■ Texto proporcionado
>>

Desde el inicio de la guerra miles de personas han muerto y otras muchas escaparon, más de 600 mil según datos de las Naciones Unidas. De ellas, un pequeño grupo logró cruzarse medio mundo para tratar de llegar a Estados Unidos vía América Latina. En 2019, Camerún fue la nación que más personas aportó a esta ruta peligrosa. Todos querían solicitar asilo en Estados Unidos o Canadá porque huyen para salvarse de la violencia. Traen historias terribles de aldeas arrasadas y familiares masacrados.

“Decidí marcharme por los problemas en nuestro país. Los militares estaban en mi contra. Yo era un joven activista y fui detenido en octubre. Mi familia me ayudó a salir del lugar”, dice Maxcellus, un tipo fornido que a pesar de las penurias que lleva sufriendo durante meses, todavía mantiene la musculatura.

A Maxcellus lo conocí el 27 de noviembre, justo cuando acaba de llegar a Tijuana, Baja California, junto con su amigo Evis, otro de los sobrevivientes. Los dos se hospedaban en un hotelucho del centro de la ciudad, un antro por el que pagaban 800 pesos (33 dólares) la noche. En el interior había migrantes de India, la República Democrática del Congo, y otros de Camerún. Todos estaban de paso. Todos querían largarse de Tijuana lo antes posible.

En 2018, Tijuana fue declarada como “la ciudad más violenta del mundo” según el estudio elaborado por el Consejo Ciudadano para la Seguridad Pública y la Justicia Penal AC. Aquel año se registraron 2 mil 640 asesinatos, con una tasa de 138 muertes violentas por cada 100 mil habitantes. Tres días antes de nuestro encuentro, Maxcellus y Evis tomaron un autobús en Tuxtla-Gutiérrez, Chiapas, y recorrieron casi 4 mil kilómetros atravesando México de sur a norte. Es el camino más largo para llegar a la frontera con Estados Unidos, pero también el más seguro. La otra ruta, la del Golfo, atraviesa los estados de Veracruz y Tamaulipas, donde es más frecuente el secuestro de migrantes.

Después de un trayecto de meses jugándose la vida, hacer cuatro mil kilómetros en autobús fue sencillo para estos dos sobrevivientes.

“No tenía opción”, dice Maxcellus al hablar sobre su huida.

Nos encontramos en un restaurante junto al Enclave Caracol, un centro social en el que participan activistas de toda la zona. Ahí, por ejemplo, dan sus talleres los abogados de Al Otro Lado, una organización que aconseja legalmente a los cientos de personas que caen en Tijuana con el objetivo de pedir asilo en Estados Unidos.

<<

Según el texto sobre los migrantes de Camerún, ¿cuánto pagaban Maxcellus y Evis por noche en el hotel del centro de Tijuana?

■ Datos
>>

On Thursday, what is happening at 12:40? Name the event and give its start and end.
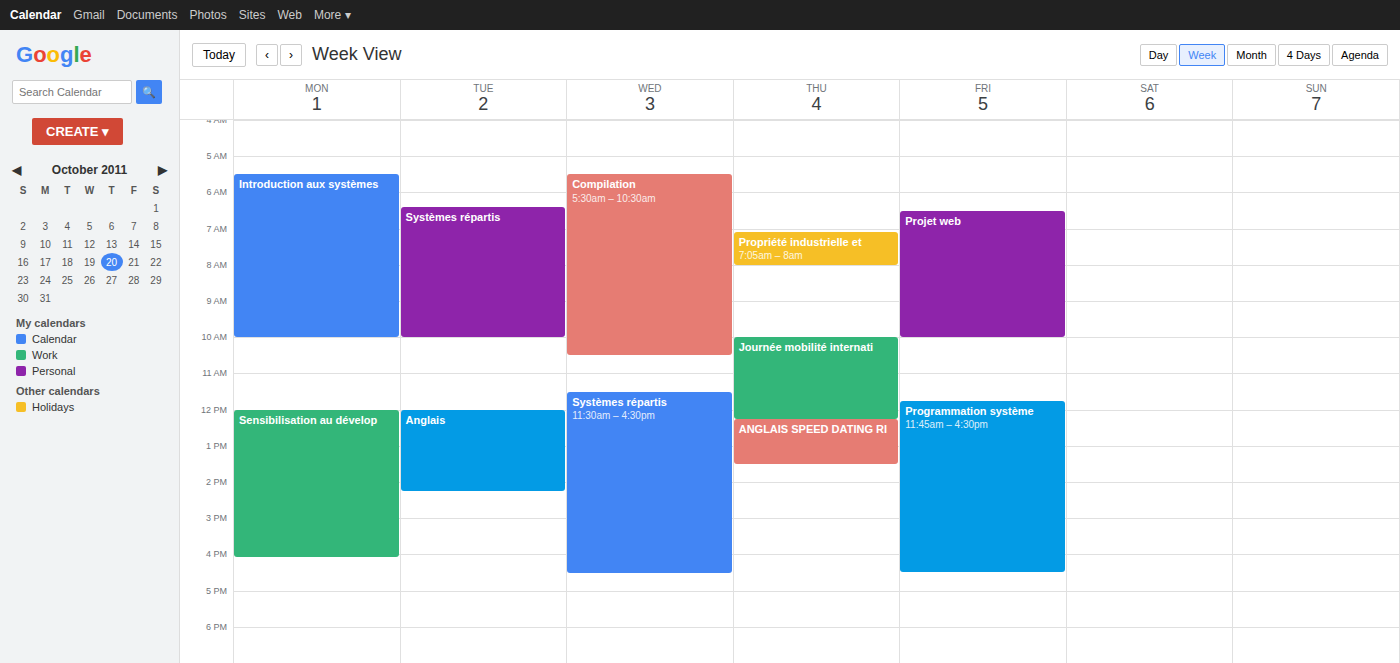
"ANGLAIS SPEED DATING RI", 12:15 to 13:30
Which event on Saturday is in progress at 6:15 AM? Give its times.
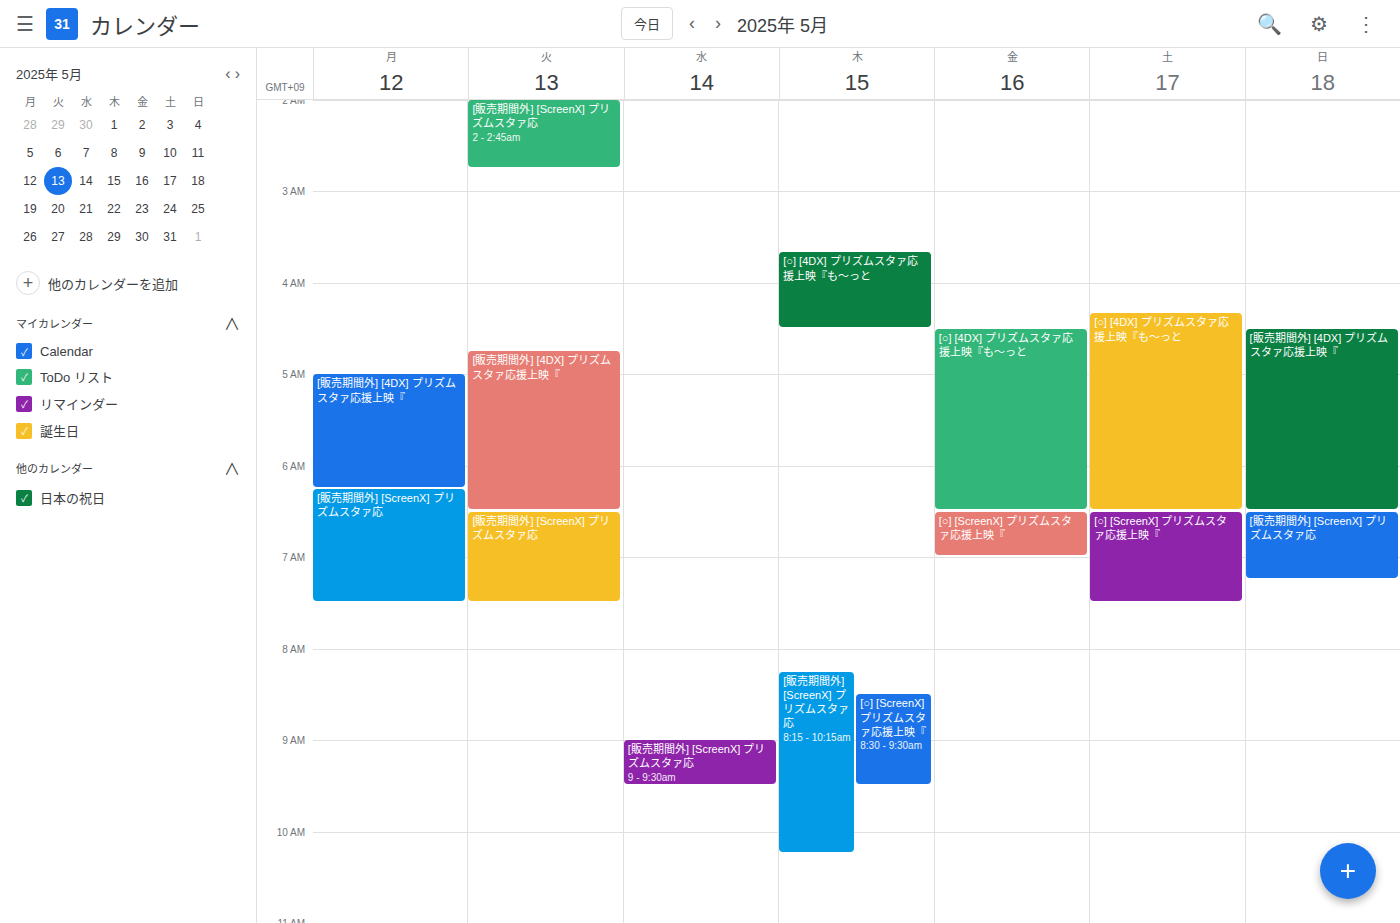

<<

■ Respuesta del ejercicio
Pagaban 800 pesos (33 dólares) la noche.